Exchange-traded funds (ETFs) have been a hot topic in the fund industry and media for a few years now. In some cases one gets the impression that these "new" products are everywhere, and in other cases it sounds like they are taking over the fund industry. Even some fund professionals project that ETFs will have the favour of all kinds of investors in the near future, since ETFs as a whole have shown very high growth rates since their introduction to the European market in 2001 and accounted for 339.5 billion euros in assets under management on June 30, 2014. ETFs have become a serious part of the European fund industry.
Figure 1 Development of Assets Under Management of the European ETF Segment (in billion euros), December 2005 - June 2014
Source: Lipper, a Thomson Reuters company
Even though Figure 1 shows impressive development of the assets under management in ETFs, to become a real threat to the active fund management industry, ETFs would not only need to increase their market share in terms of assets under management but also increase their market share from the overall net new sales of the fund industry. Since this likelihood can only be answered by an analysis of the flows into mutual funds in Europe, Figure 2 analyzes the market share of ETFs (in percentages) from the estimated net flows for European mutual funds from all asset classes (including money market funds).
Figure 2 Market Share of ETFs (%) of the Estimated Net Sales of Mutual Funds in Europe, 2002-August 2014 (all asset classes)
*The year 2008 shows no bar, since mutual funds overall posted net outflows, while ETFs enjoyed net inflows.
Source: Lipper FundFile
With regard to Figure 2, it seems the market share of ETFs from net new sales is fluctuating in a range between 5% and 15% and peaked between the financial crisis (2008) and the Eurozone government debt crisis (2011)—a period when investors demanded liquidity, transparency, and clear investment objectives from their investment vehicles.

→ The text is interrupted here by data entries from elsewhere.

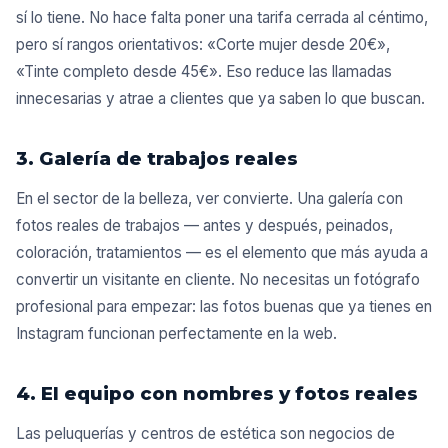
sí lo tiene. No hace falta poner una tarifa cerrada al céntimo,
pero sí rangos orientativos: «Corte mujer desde 20€»,
«Tinte completo desde 45€». Eso reduce las llamadas
innecesarias y atrae a clientes que ya saben lo que buscan.
3. Galería de trabajos reales
En el sector de la belleza, ver convierte. Una galería con
fotos reales de trabajos — antes y después, peinados,
coloración, tratamientos — es el elemento que más ayuda a
convertir un visitante en cliente. No necesitas un fotógrafo
profesional para empezar: las fotos buenas que ya tienes en
Instagram funcionan perfectamente en la web.
4. El equipo con nombres y fotos reales
Las peluquerías y centros de estética son negocios de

Since these are key features of ETFs, it is not surprising that European institutional investors especially have shifted their assets from actively managed funds in the direction of their passive counterparts. This means that the overall growth of the ETF industry has been driven mainly by the general inflows into mutual funds, of which ETFs are obviously a part.

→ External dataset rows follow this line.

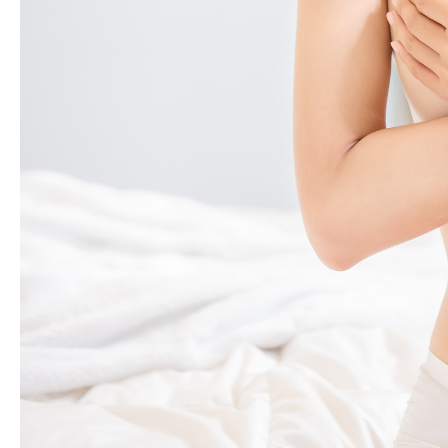
錢？
副
作
用、
術
後
保
養
與
避
免
失
敗
的
完
整
攻
略！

From my point of view, the development of the ETF segment was a real success story in the past. But to maintain success as a growth segment in the future, ETF promoters will need to unlock the potential of all kinds of investors and sales channels to ensure the market share of the overall net new sales increases. Otherwise, ETFs will show signs of saturation—fairly normal when a product matures—which might lead to lower overall growth rates for the ETF segment. ETF promoters must adjust and adapt their communication, product, and sales strategies to the demand and needs of different groups of investors to overcome this challenge.
I think there was and still is a lot of noise around the growth of the ETF industry as a threat to active fund managers. But looking at the numbers, I don't see that the ETF industry has become a real threat so far. Despite the clash of cultures between active and passive management, I see both management approaches as two sides of the same coin. Since the markets and therefore passive approaches would not work if nobody bought and sold securities based on individual views, either they are both right or both wrong.
I see a bright future for the overall fund management industry and strongly believe that ETF promoters in Europe will do their homework. Therefore, I see an even brighter future for the ETF industry; ETFs should be able to increase their market share from net new sales and enter a new growth path.
The views expressed are the views of the author, not necessarily those of Thomson Reuters.